Kendilerini güvensiz bir ortamda hisseden çalışanlar motivasyon, hoşgörü ve merhametten yoksun kalır. Buluş yetenekleri gelişmez (James,1997). İnsanlar çalışma ortamlarının emniyetli ve güven verici olduğunu hissetmedikçe, yaratıcılıklarını ortaya çıkarmayacaktır
Örneğin Reinke (2003)' e göre; çalışanların ve üstlerinin arasındaki güven seviyesi, çalışanların yeni bir değer sistemini kabul etmesindeki en güçlü göstergesidir. Buna benzer olarak Condrey (1995); örgütlerine karşı güvenleri olan yöneticilerin değişim sürecinde amirlerinin temel rolünün olduğuna inandıklarını belirtmiştir.
Bununla beraber bu yöneticilerin yeni bir iky sistemine karşı bakış açıları daha pozitif olmakta ve bu yeni sisteme katılmaktan dolayı daha fazla motive olmaktadırlar.
Güven, örgüt ikliminin, işgören performansının ve örgüte olan bağlılığın belirlenmesinde önemli bir faktör olmaktadır. Örgüte olan güven grup dayanışmasını, örgüte aidiyetlik duygusunu, iş tatminini ve kararlarda hakkaniyet algılayışını önemli ölçüde etkilemektedir.

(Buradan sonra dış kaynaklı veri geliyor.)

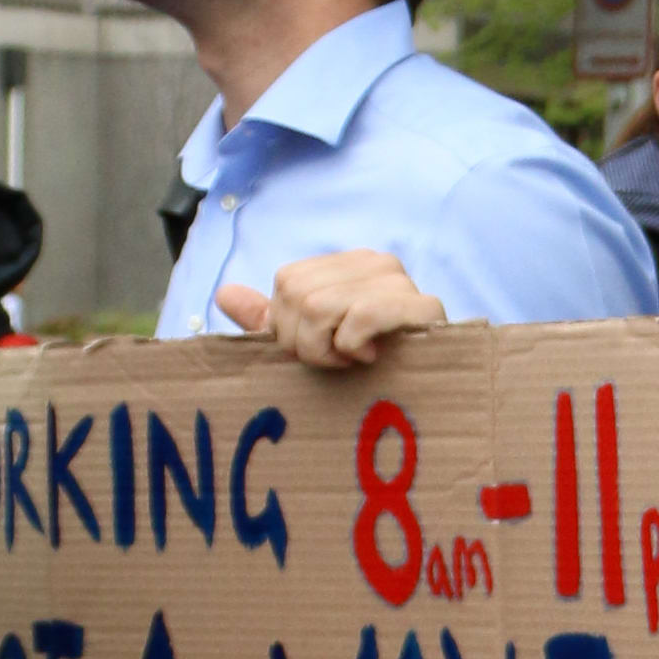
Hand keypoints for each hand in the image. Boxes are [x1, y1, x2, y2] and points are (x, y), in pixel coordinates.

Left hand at [214, 249, 446, 366]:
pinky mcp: (424, 307)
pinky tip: (371, 358)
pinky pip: (363, 315)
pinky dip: (354, 344)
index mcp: (348, 265)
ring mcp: (401, 281)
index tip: (319, 352)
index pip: (287, 282)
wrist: (434, 396)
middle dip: (307, 344)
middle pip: (300, 295)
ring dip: (330, 350)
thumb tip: (223, 294)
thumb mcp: (312, 344)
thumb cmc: (372, 371)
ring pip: (323, 307)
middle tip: (338, 362)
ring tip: (355, 361)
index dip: (289, 328)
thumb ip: (271, 319)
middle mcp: (374, 263)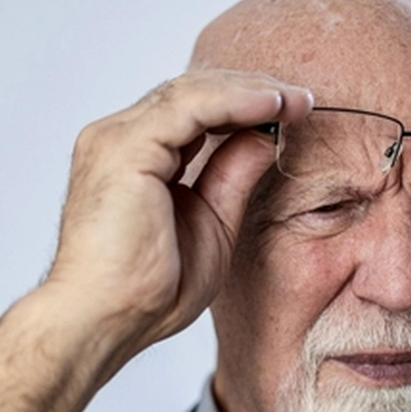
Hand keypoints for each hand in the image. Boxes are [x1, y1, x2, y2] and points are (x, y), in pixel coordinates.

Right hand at [46, 69, 312, 362]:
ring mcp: (116, 139)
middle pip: (190, 92)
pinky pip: (189, 107)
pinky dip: (234, 101)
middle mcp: (117, 139)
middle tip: (301, 98)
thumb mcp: (213, 222)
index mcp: (132, 157)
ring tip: (295, 99)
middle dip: (251, 89)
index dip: (242, 104)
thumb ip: (233, 175)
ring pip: (191, 91)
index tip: (292, 110)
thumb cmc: (148, 293)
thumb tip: (266, 135)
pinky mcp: (126, 148)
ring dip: (249, 89)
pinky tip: (270, 105)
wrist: (109, 322)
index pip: (190, 111)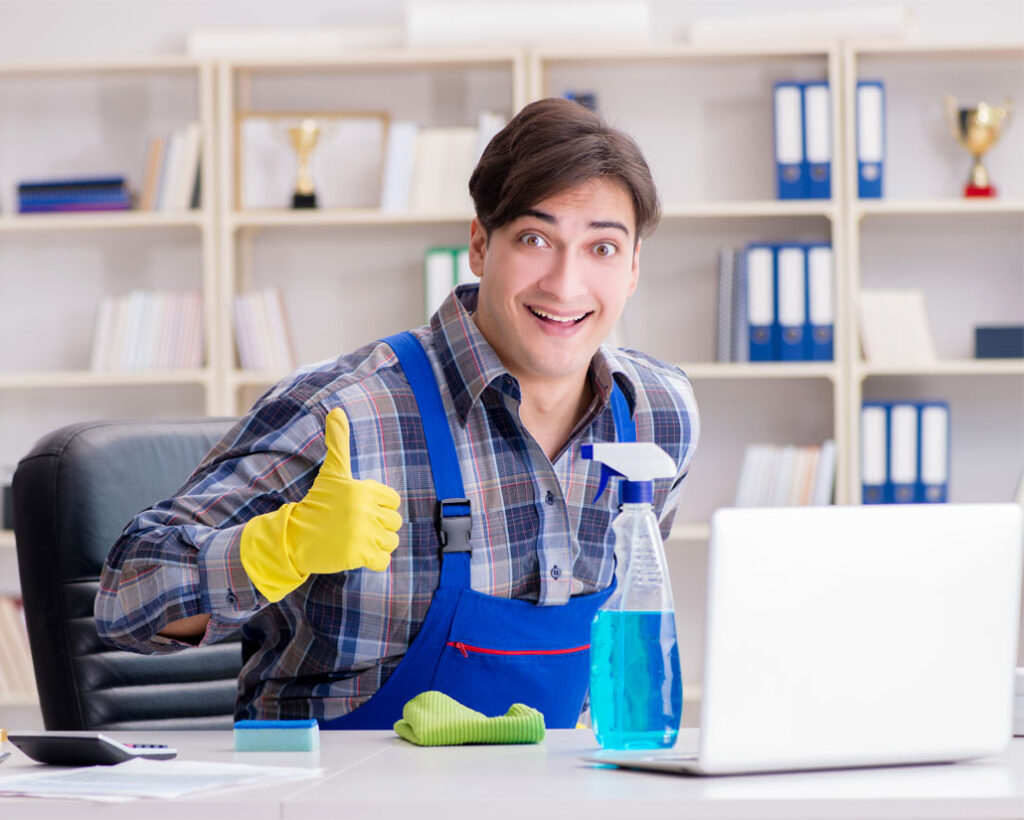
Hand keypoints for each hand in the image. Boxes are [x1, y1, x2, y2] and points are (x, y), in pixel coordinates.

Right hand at [240, 408, 402, 601]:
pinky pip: (383, 561)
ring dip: (377, 544)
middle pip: (394, 523)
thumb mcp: (331, 472)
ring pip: (391, 542)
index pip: (393, 501)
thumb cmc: (317, 503)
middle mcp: (365, 510)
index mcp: (363, 489)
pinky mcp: (358, 555)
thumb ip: (338, 442)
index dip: (380, 507)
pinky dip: (373, 561)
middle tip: (355, 527)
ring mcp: (362, 533)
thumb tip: (336, 410)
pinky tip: (357, 553)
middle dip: (379, 527)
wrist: (294, 537)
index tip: (360, 509)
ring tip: (356, 539)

Yani kişiler arası güvenin hakim olduğu iş ortamlarında, iş süreçleri daha etkili bir şekilde işlemekte ve işgören performansı artmaktadır Örgütsel amaçlara ulaşma ve onları elde etme derecesi olarak tanımlanan örgütsel etkinlik, örgütsel güven sayesinde mümkün olabilmektedir
Örgütsel Bağlılık Örgütsel bağlılık; işgörenlerin örgüt içinde kalma isteği, örgütün amaç ve değerlerine olan bağlılığı olarak tanımlanmaktadır. Bir başka ifadeyle örgütsel bağlılık, örgütün tüm etkinliği, çıkarı ve başarısı ile kimliklenmedir. Örgütsel bağlılık, işgörenin gelecekte işletmede kalma arzusunun bir ölçüsü olmaktadır.

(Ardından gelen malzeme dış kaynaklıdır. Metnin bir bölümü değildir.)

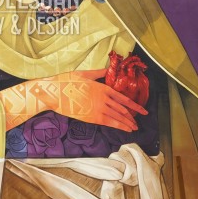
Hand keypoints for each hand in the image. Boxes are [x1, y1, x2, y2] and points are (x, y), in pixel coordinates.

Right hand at [0, 68, 147, 132]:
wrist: (54, 93)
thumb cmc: (67, 81)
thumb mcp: (84, 73)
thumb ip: (99, 73)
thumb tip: (108, 69)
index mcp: (103, 87)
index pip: (123, 99)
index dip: (135, 106)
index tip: (142, 111)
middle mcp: (103, 98)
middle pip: (123, 109)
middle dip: (132, 117)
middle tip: (139, 121)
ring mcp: (98, 109)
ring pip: (117, 117)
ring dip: (127, 123)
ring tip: (134, 128)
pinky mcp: (91, 117)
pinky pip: (109, 123)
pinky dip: (119, 126)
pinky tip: (125, 129)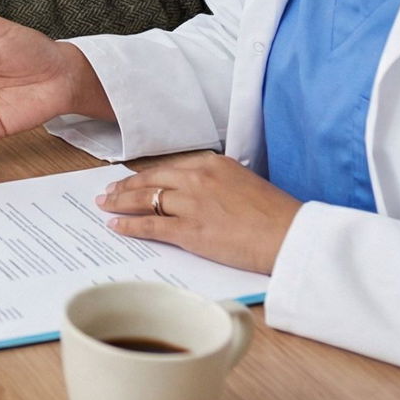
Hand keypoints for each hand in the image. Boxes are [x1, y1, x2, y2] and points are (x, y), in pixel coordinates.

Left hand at [96, 154, 300, 273]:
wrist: (292, 236)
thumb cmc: (277, 216)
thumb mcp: (244, 183)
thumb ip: (217, 183)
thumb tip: (199, 194)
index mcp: (211, 163)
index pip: (168, 168)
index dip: (145, 176)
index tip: (131, 180)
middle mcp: (197, 177)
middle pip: (150, 179)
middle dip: (125, 186)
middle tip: (108, 191)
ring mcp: (191, 203)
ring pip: (145, 199)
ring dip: (121, 203)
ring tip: (106, 206)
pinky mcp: (190, 230)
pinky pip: (151, 224)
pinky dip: (130, 225)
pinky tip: (117, 225)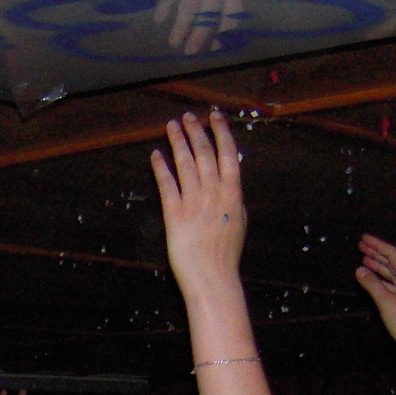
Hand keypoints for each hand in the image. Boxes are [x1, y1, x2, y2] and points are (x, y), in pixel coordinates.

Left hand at [151, 109, 246, 297]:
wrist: (213, 277)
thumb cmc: (226, 254)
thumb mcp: (239, 222)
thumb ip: (234, 200)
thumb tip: (231, 184)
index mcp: (233, 192)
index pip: (228, 153)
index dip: (221, 131)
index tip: (215, 115)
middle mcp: (215, 192)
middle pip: (205, 152)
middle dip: (196, 130)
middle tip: (188, 116)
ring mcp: (194, 202)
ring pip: (186, 163)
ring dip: (178, 142)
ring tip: (171, 126)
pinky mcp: (175, 214)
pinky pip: (167, 184)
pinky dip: (161, 167)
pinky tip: (156, 155)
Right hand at [355, 235, 395, 350]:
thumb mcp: (386, 302)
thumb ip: (372, 284)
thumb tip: (359, 270)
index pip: (392, 254)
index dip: (378, 245)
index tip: (364, 238)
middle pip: (391, 261)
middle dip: (376, 252)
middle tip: (361, 245)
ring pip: (390, 271)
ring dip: (377, 264)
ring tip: (363, 258)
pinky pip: (390, 282)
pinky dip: (379, 277)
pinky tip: (370, 276)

ÖRGÜTSEL GÜVEN VE BAĞLILIK Örgütsel bağlılık bir bireyin içinde bulunduğu organizasyonda kendini özdeşleştirmesinin ve örgüte dahil olmasının derecesini göstermektedir. Dolayısıyla örgütsel bağlılık ne kadar yüksek olursa çalışanın o şirketten gönüllü olarak ayrılma şansı da o kadar düşük olmaktadır. Şirket çalışanları birbirlerine ne kadar güvenirse o kadar az kontrol etme ihtiyacı hissedilmektedir
Bazı araştırmacılar örgütsel güvenin örgütsel bağlılığın önemli bir göstergesi olduğunu bulmalarına karşılık diğerleri iş tatmininin bir bağlılık göstergesi olduğunu bulmuşlardır. Örgütsel güven, iş tatmini ve örgütsel bağlılığın hepsinin çalışan davranışlarının ve etkili örgütsel bağlılığın parçaları olduğu düşünülmektedir.
Ancak iş tatminliği aynı örgüt içinde iş değişikliği ile arttırılabileceğinden ve şartlara özgü olmasından dolayı örgütsel bağlılık ve güven, sonradan meydana gelen şirketten ayrılma davranışının daha iyi göstergesi olabilir.